Infinitely Losing My Edge
Yeah, I'm losing my edge.
I'm losing my edge.
The kids are coming up from behind.
I'm losing my edge.
I'm losing my edge to the kids from Liechtenstein and from Jakarta.
But I was there.
I was there in 1980.
I was there at the first Cybotron show in Detroit.
I'm losing my edge.
I'm losing my edge to the kids whose footsteps I hear when they get on the decks.
I'm losing my edge to the internet seekers who can tell me every member of every good group from 1966 to 1979.
I'm losing my edge.
To all the kids in New York and New York.
I'm losing my edge to the art-school Copenhagen kids in little jackets and borrowed nostalgia for the unremembered nineties.
I'm losing my edge.
I'm losing my edge.
I can hear the footsteps every night on the decks.
But I was there.
I was there in 1976 at the first Buzzcocks practice in a loft in Bolton.
I was working on the marimba sounds with much patience.
I was there when Holger Czukay started up his first band.
I told him, "Don't do it that way. You'll never make a dime."
I was there.
I was the first guy playing Deutsch Amerikanische Freundschaft to the rap kids.
I played it at the Troubador.
Everybody thought I was crazy.
We all know.
I was there.
I was there.
I've never been wrong.
But I'm losing my edge to better-looking people with better ideas and more talent.
And they're actually really, really nice.
I'm losing my edge.
I heard you have a compilation of every good song ever done by anybody.
Every great song by the Swans. All the underground hits.
All D'Angelo tracks. I heard you have a vinyl of every Peter & Gordon record on German import.
I heard that you have a white label of every seminal crunk hit - 1985, '86, '87.
I heard that you have a CD compilation of every good '80s cut and another box set from the '70s.
I hear you're buying a sitar and an organ and are throwing your macbook out the window because you want to make something real. You want to make a The Standells record.
I hear that you and your band have sold your mellotron and bought a harpsichord.

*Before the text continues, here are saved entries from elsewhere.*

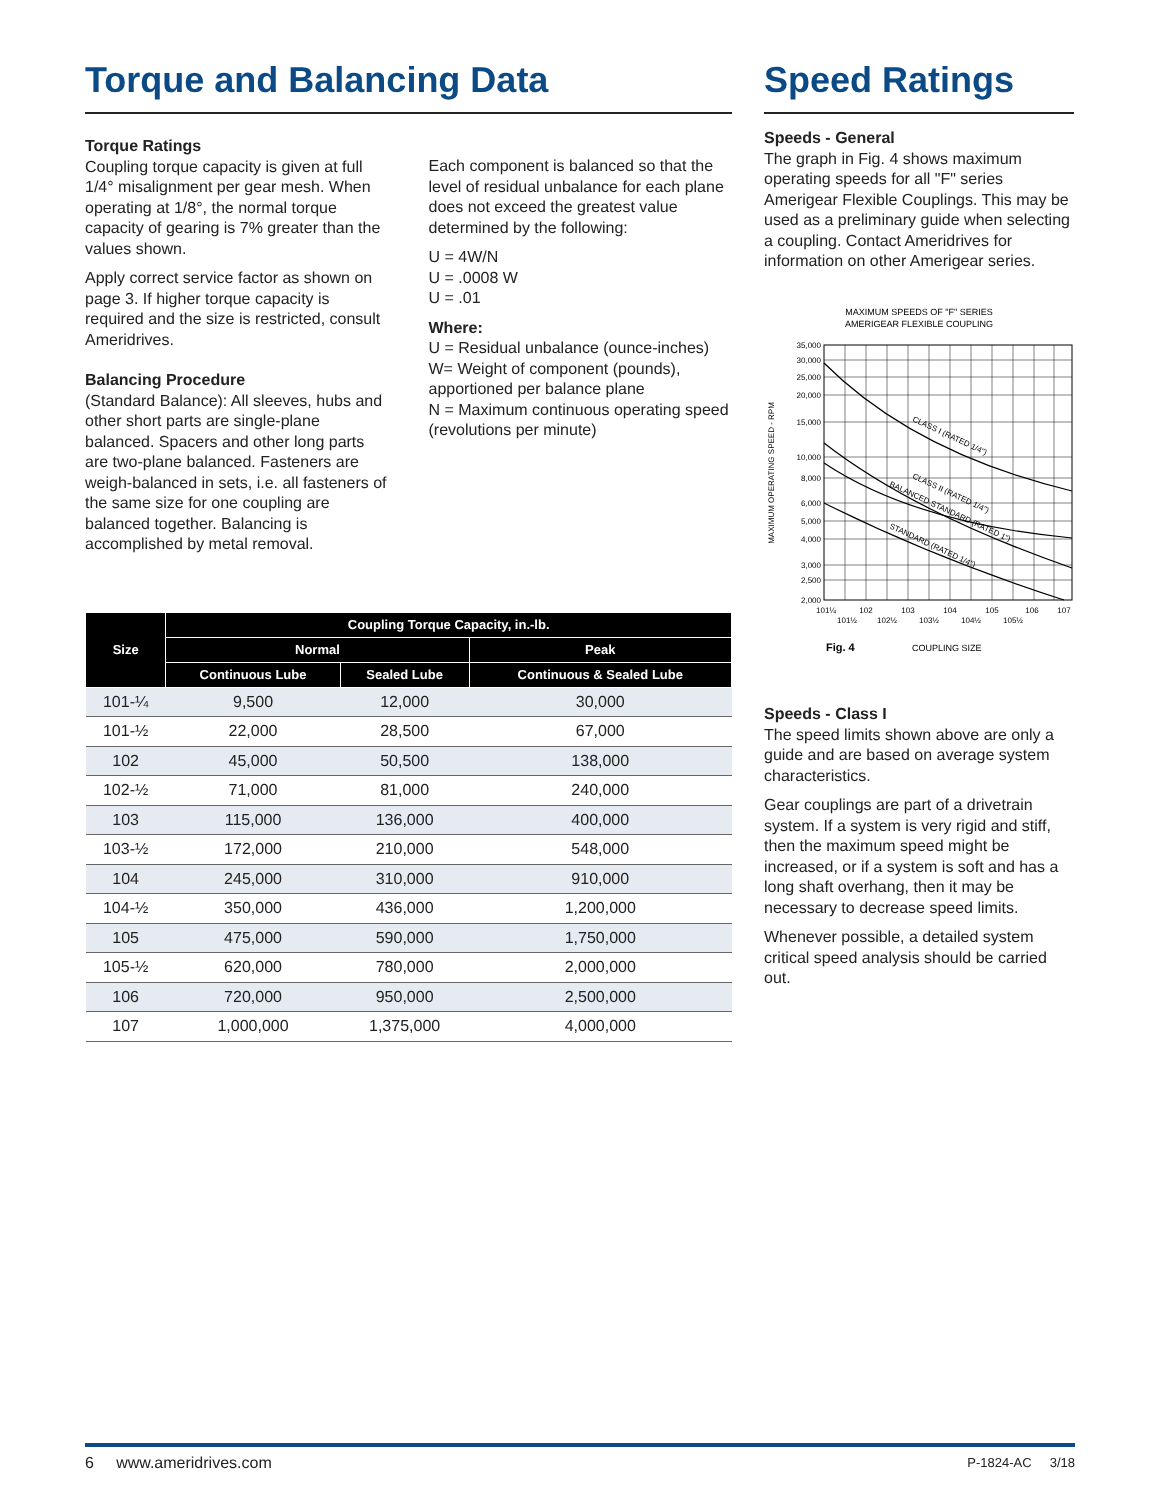Torque and Balancing Data
Torque Ratings
Coupling torque capacity is given at full 1/4° misalignment per gear mesh. When operating at 1/8°, the normal torque capacity of gearing is 7% greater than the values shown.
Apply correct service factor as shown on page 3. If higher torque capacity is required and the size is restricted, consult Ameridrives.
Balancing Procedure
(Standard Balance): All sleeves, hubs and other short parts are single-plane balanced. Spacers and other long parts are two-plane balanced. Fasteners are weigh-balanced in sets, i.e. all fasteners of the same size for one coupling are balanced together. Balancing is accomplished by metal removal.
Each component is balanced so that the level of residual unbalance for each plane does not exceed the greatest value determined by the following:
U = 4W/N
U = .0008 W
U = .01
Where:
U = Residual unbalance (ounce-inches)
W= Weight of component (pounds), apportioned per balance plane
N = Maximum continuous operating speed (revolutions per minute)
| Size | Coupling Torque Capacity, in.-lb. | | |
| --- | --- | --- | --- |
| | Normal | | Peak |
| | Continuous Lube | Sealed Lube | Continuous & Sealed Lube |
| 101-¼ | 9,500 | 12,000 | 30,000 |
| 101-½ | 22,000 | 28,500 | 67,000 |
| 102 | 45,000 | 50,500 | 138,000 |
| 102-½ | 71,000 | 81,000 | 240,000 |
| 103 | 115,000 | 136,000 | 400,000 |
| 103-½ | 172,000 | 210,000 | 548,000 |
| 104 | 245,000 | 310,000 | 910,000 |
| 104-½ | 350,000 | 436,000 | 1,200,000 |
| 105 | 475,000 | 590,000 | 1,750,000 |
| 105-½ | 620,000 | 780,000 | 2,000,000 |
| 106 | 720,000 | 950,000 | 2,500,000 |
| 107 | 1,000,000 | 1,375,000 | 4,000,000 |
Speed Ratings
Speeds - General
The graph in Fig. 4 shows maximum operating speeds for all "F" series Amerigear Flexible Couplings. This may be used as a preliminary guide when selecting a coupling. Contact Ameridrives for information on other Amerigear series.
MAXIMUM SPEEDS OF "F" SERIES
AMERIGEAR FLEXIBLE COUPLING
35,000
30,000
25,000
20,000
15,000
10,000
8,000
6,000
5,000
4,000
3,000
2,500
2,000
CLASS I (RATED 1/4")
CLASS II (RATED 1/4")
BALANCED STANDARD (RATED 1")
STANDARD (RATED 1/4")
MAXIMUM OPERATING SPEED - RPM
101¼
102
103
104
105
106
107
101½
102½
103½
104½
105½
Fig. 4
COUPLING SIZE
Speeds - Class I
The speed limits shown above are only a guide and are based on average system characteristics.
Gear couplings are part of a drivetrain system. If a system is very rigid and stiff, then the maximum speed might be increased, or if a system is soft and has a long shaft overhang, then it may be necessary to decrease speed limits.
Whenever possible, a detailed system critical speed analysis should be carried out.
6 www.ameridrives.com P-1824-AC 3/18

I hear that you and your band have sold your harpsichord and bought a mellotron.
I hear everybody that you know is more relevant than everybody that I know.
But have you seen my records?
DJ Style,
Eve St. Jones,
Japan,
the Bar-Kays,
Robert Hood,
Public Enemy,
Magma,
K-Klass,
Motorama,
Circle Jerks,
Radiohead,
Bootsy's Rubber Band,
The Invisible,
Slave,
Orchestral Manoeuvres in the Dark,
Kings Of Tomorrow,
Lindisfarne,
John Cale,
MC5,
Neil Young,
Deakin,
Jacques Brel,
These Immortal Souls,
Maurizio,
Lungfish,
Gregory Isaacs,
The Happenings,
the Swans,
Kevin Saunderson,
Q65,
Anakelly,
The Toasters,
Mo-Dettes,
PIL,
The Stooges,
Johnny Clarke,
Sparks,
Reuben Wilson,
Erasure,
Lizzy Mercier Descloux,
Dawn Penn,
Index,
Unrelated Segments,
Guru Guru,
Adolescents,
The Red Krayola,
Marine Girls,
The Men They Couldn't Hang,
Pulsallama,
48th St. Collective,
Sun Ra Arkestra,
Eurythmics,
Whodini,
Bizarre Inc.,
Aloha Tigers,
Brand Nubian,
Nick Cave & The Bad Seeds,
Fugazi,
Dr. Dre and Snoop Doggy Dog,
The Barracudas, The Barracudas, The Barracudas, The Barracudas.
You don't know what you really want.
You don't know what you really want.
You don't know what you really want.
You don't know what you really want.
You don't know what you really want.
You don't know what you really want.
You don't know what you really want.
You don't know what you really want.
You don't know what you really want.
You don't know what you really want.
You don't know what you really want.
You don't know what you really want.
You don't know what you really want.
You don't know what you really want.
You don't know what you really want.